* [Text under study]:
═══
Rule: IF(you have (?x), THEN('i have (?x)'))
Added: i have apple
Rule: IF(you have (?x), THEN('i have (?x)'))
Added: i have pear
Rule: IF(you have (?x), THEN('i have (?x)'))
Added: i have orange
('i have apple', 'i have orange', 'i have pear', 'i have red sneakers', 'you have apple', 'you have orange', 'you have pear')


We provide the system with a list containing a single rule, called `theft_rule`, which replaces a
datum like '`you have apple`' with '`i have apple`'. Given the three items of data, it will
replace each of them in turn.

NOTE: The `Rule:` and `Added:` lines come from the verbose printing. The final output is the set of
assertions after applying the forward chaining procedure.

### Zookeeper
A much larger example is `zookeeper`, which classifies animals based on their characteristics.

In [None]:
## ZOOKEEPER RULES
ZOOKEEPER_RULES = (

    IF( AND( '(?x) has hair' ),         # Z1
        THEN( '(?x) is a mammal' )),

    IF( AND( '(?x) gives milk' ),       # Z2
        THEN( '(?x) is a mammal' )),

    IF( AND( '(?x) has feathers' ),     # Z3
        THEN( '(?x) is a bird' )),

    IF( AND( '(?x) flies',              # Z4
             '(?x) lays eggs' ),
        THEN( '(?x) is a bird' )),

    IF( AND( '(?x) is a mammal',        # Z5
             '(?x) eats meat' ),
        THEN( '(?x) is a carnivore' )),

    IF( AND( '(?x) is a mammal',        # Z6
             '(?x) has pointed teeth',
             '(?x) has claws',
             '(?x) has forward-pointing eyes' ),
        THEN( '(?x) is a carnivore' )),

    IF( AND( '(?x) is a mammal',        # Z7
             '(?x) has hoofs' ),
        THEN( '(?x) is an ungulate' )),

    IF( AND( '(?x) is a mammal',        # Z8
             '(?x) chews cud' ),
        THEN( '(?x) is an ungulate' )),

    IF( AND( '(?x) is a carnivore',     # Z9
             '(?x) has tawny color',
             '(?x) has dark spots' ),
        THEN( '(?x) is a cheetah' )),

    IF( AND( '(?x) is a carnivore',     # Z10
             '(?x) has tawny color',
             '(?x) has black stripes' ),
        THEN( '(?x) is a tiger' )),

    IF( AND( '(?x) is an ungulate',     # Z11
             '(?x) has long legs',
             '(?x) has long neck',
             '(?x) has tawny color',
             '(?x) has dark spots' ),
        THEN( '(?x) is a giraffe' )),

    IF( AND( '(?x) is an ungulate',     # Z12
             '(?x) has white color',
             '(?x) has black stripes' ),
        THEN( '(?x) is a zebra' )),

    IF( AND( '(?x) is a bird',          # Z13
             '(?x) does not fly',
             '(?x) has long legs',
             '(?x) has long neck',
             '(?x) has black and white color' ),
        THEN( '(?x) is an ostrich' )),

    IF( AND( '(?x) is a bird',          # Z14
             '(?x) does not fly',
             '(?x) swims',
             '(?x) has black and white color' ),
        THEN( '(?x) is a penguin' )),

    IF( AND( '(?x) is a bird',        # Z15
             '(?x) is a good flyer' ),
        THEN( '(?x) is an albatross' )),

    )
═══
* [Collected material]:
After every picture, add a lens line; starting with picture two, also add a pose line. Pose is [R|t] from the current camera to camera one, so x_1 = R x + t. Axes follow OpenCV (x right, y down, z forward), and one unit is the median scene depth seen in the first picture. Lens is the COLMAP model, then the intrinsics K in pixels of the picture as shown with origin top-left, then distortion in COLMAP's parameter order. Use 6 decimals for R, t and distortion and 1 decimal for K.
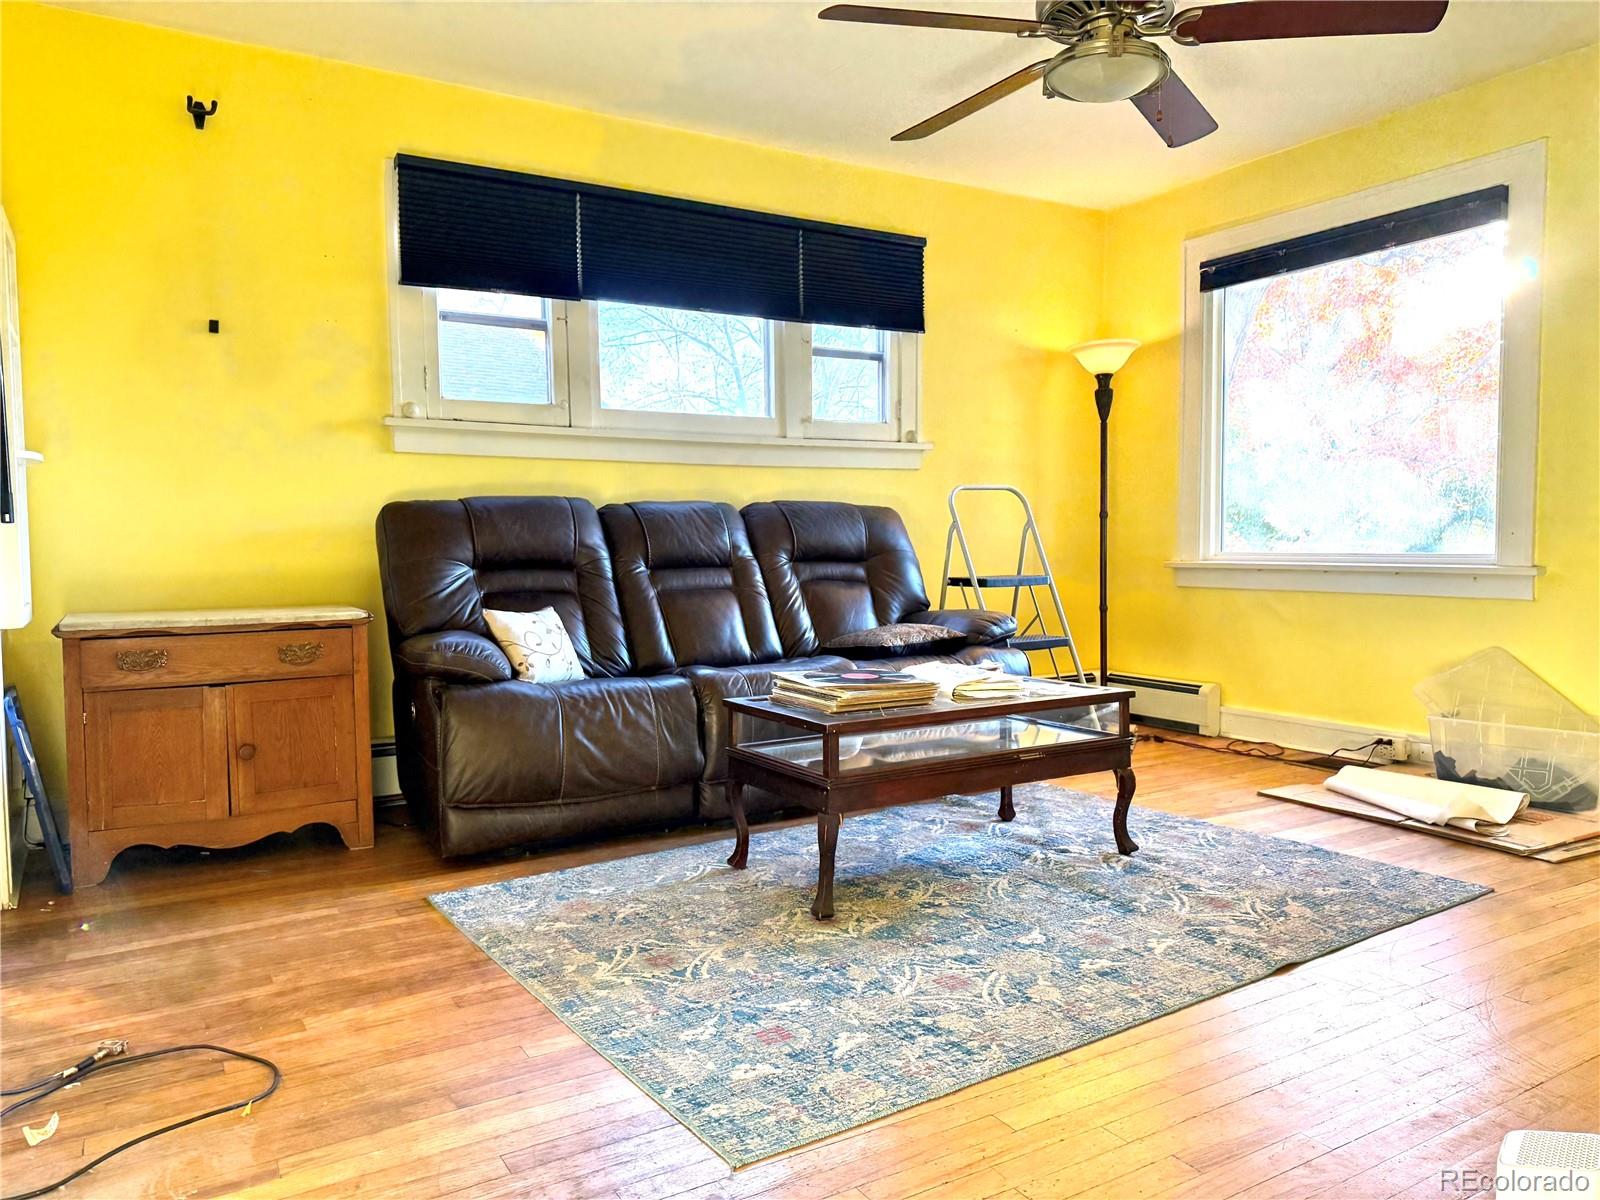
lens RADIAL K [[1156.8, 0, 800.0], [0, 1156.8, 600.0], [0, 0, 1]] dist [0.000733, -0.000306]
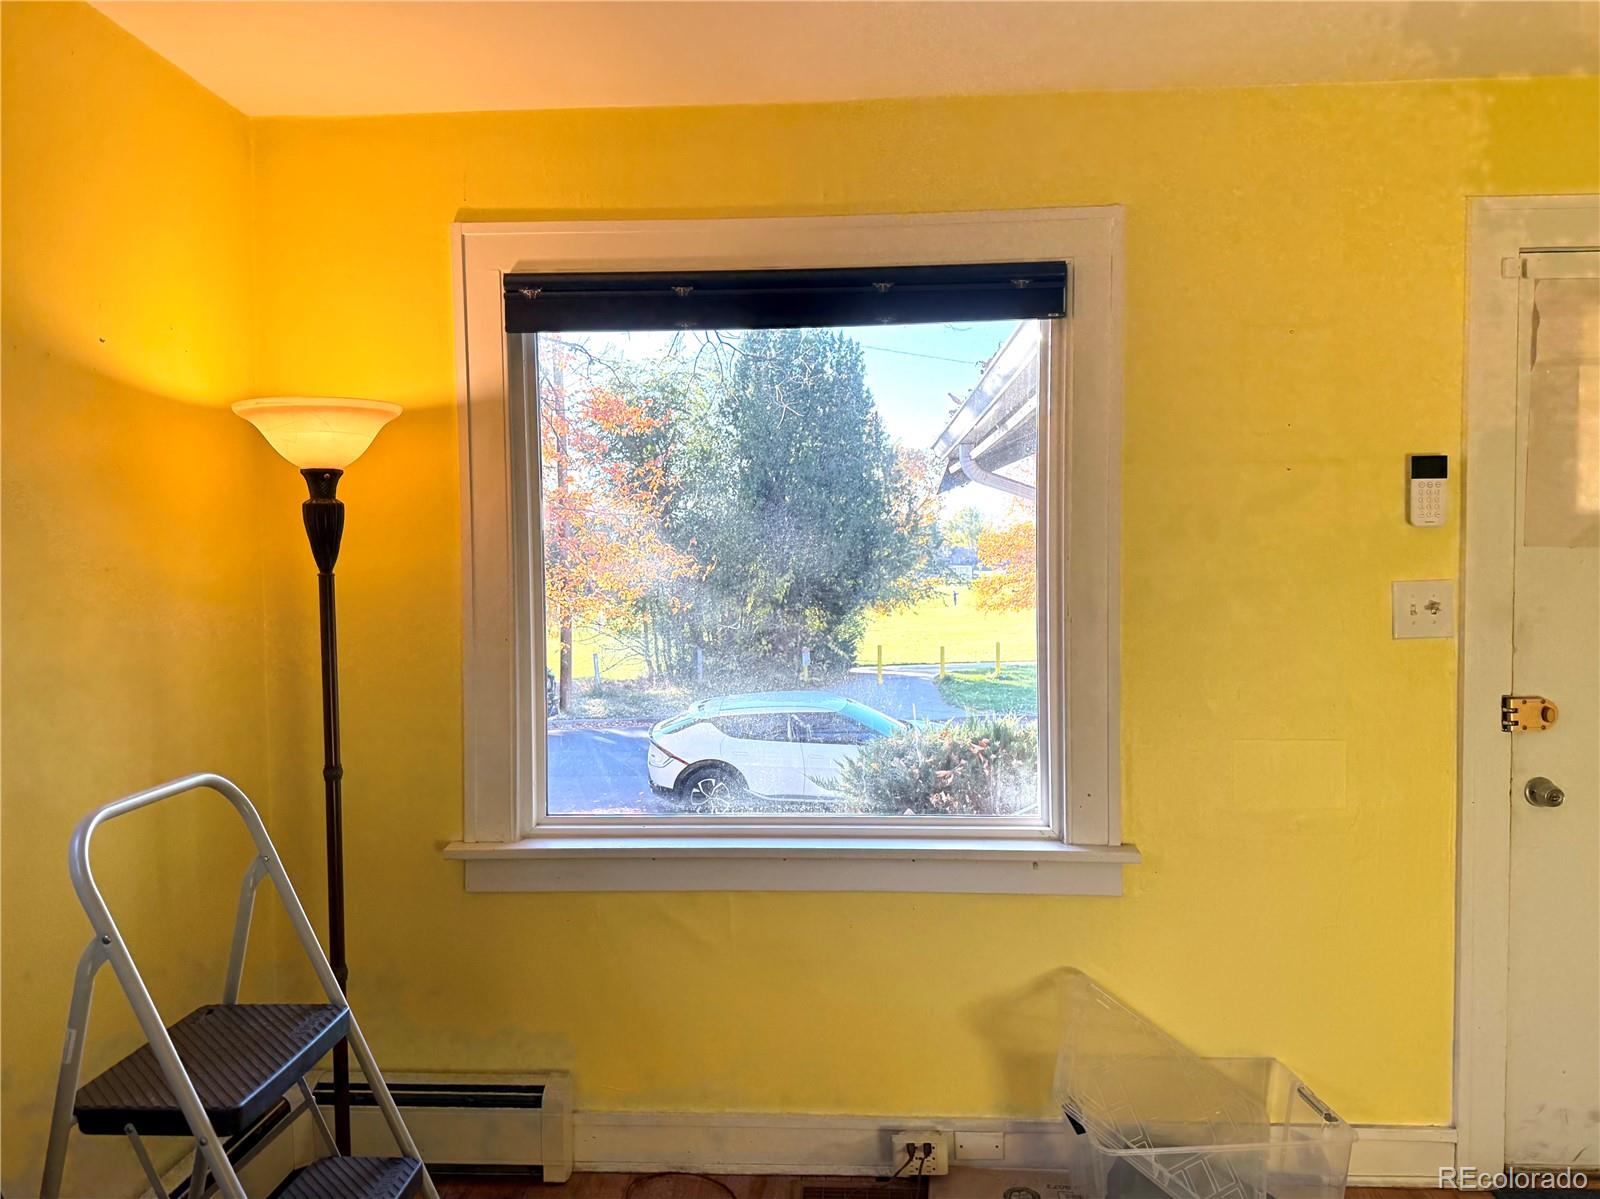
═══
* [Task description]: Continue the forward-chaining text from the end of the `ZOOKEEPER_RULES` definition. The material isn't needed for this.

* [Answer space]:
ZOO_DATA = (
    'tim has feathers',
    'tim is a good flyer',
    'mark flies',
    'mark does not fly',
    'mark lays eggs',
    'mark swims',
    'mark has black and white color',
    )

In [None]:
# Run forward chaining using ZOO_DATA and ZOO_RULES below


## Rule systems Exercises

### Poker Hands



We can use a production system to rank types of poker hands against each other. If we tell it the basic things like '`three-of-a-kind beats two-pair`' and '`two-pair beats pair`', it should be able to deduce by transitivity that '`three-of-a-kind beats pair`'.

Write a one-rule system that ranks poker hands (or anything else, really) transitively, given some of the
rankings already. The rankings will all be provided in the form '`(?x) beats (?y)`'.

Call the one rule you write `transitive-rule`, so that your list of rules is `[ transitive-rule ]`.

Just for this problem, it is okay if your transitive rule adds '`X beats X`', even though in real-life
transitivity may not always imply reflexivity.

In [None]:
# Poker hands


# You're given this data about poker hands:
poker_data = ( 'two-pair beats pair',
               'three-of-a-kind beats two-pair',
               'straight beats three-of-a-kind',
               'flush beats straight',
               'full-house beats flush',
               'straight-flush beats full-house' )

# Fill in this rule so that it finds all other combinations of
# which poker hands beat which, transitively. For example, it
# should be able to deduce that a three-of-a-kind beats a pair,
# because a three-of-a-kind beats two-pair, which beats a pair.
transitive_rule = IF( AND(), THEN() )

# You can test your rule like this:
# print(forward_chain([transitive_rule], poker_data))

# Here's some other data sets for the rule. The tester uses
# these, so don't change them.

abc_data = [ 'a beats b', 'b beats c' ]
TEST_RESULTS_TRANS1 = forward_chain([transitive_rule],
                                    abc_data)
rock_paper_scissors_data = [ 'rock beats scissors',
    'scissors beats paper',
    'paper beats rock' ]
TEST_RESULTS_TRANS2 = forward_chain([transitive_rule], rock_paper_scissors_data)

### Rock Paper Scissors

In [None]:
# Write a transitive rule that is still able to find all combinations of which poker hands beat which,
# but also does not create information such as 'rock beats rock' or 'rock beats paper' in the rock-paper-scissors game
rock_paper_scissors_data = [ 'rock beats scissors',
    'scissors beats paper',
    'paper beats rock' ]

improved_transitive_rule = IF( AND(), THEN() )

# You can test your improved transitive rule like this:
# print(forward_chain([improved_transitive_rule], rock_paper_scissors_data))

TEST_RESULTS_TRANS3 = forward_chain([improved_transitive_rule], rock_paper_scissors_data)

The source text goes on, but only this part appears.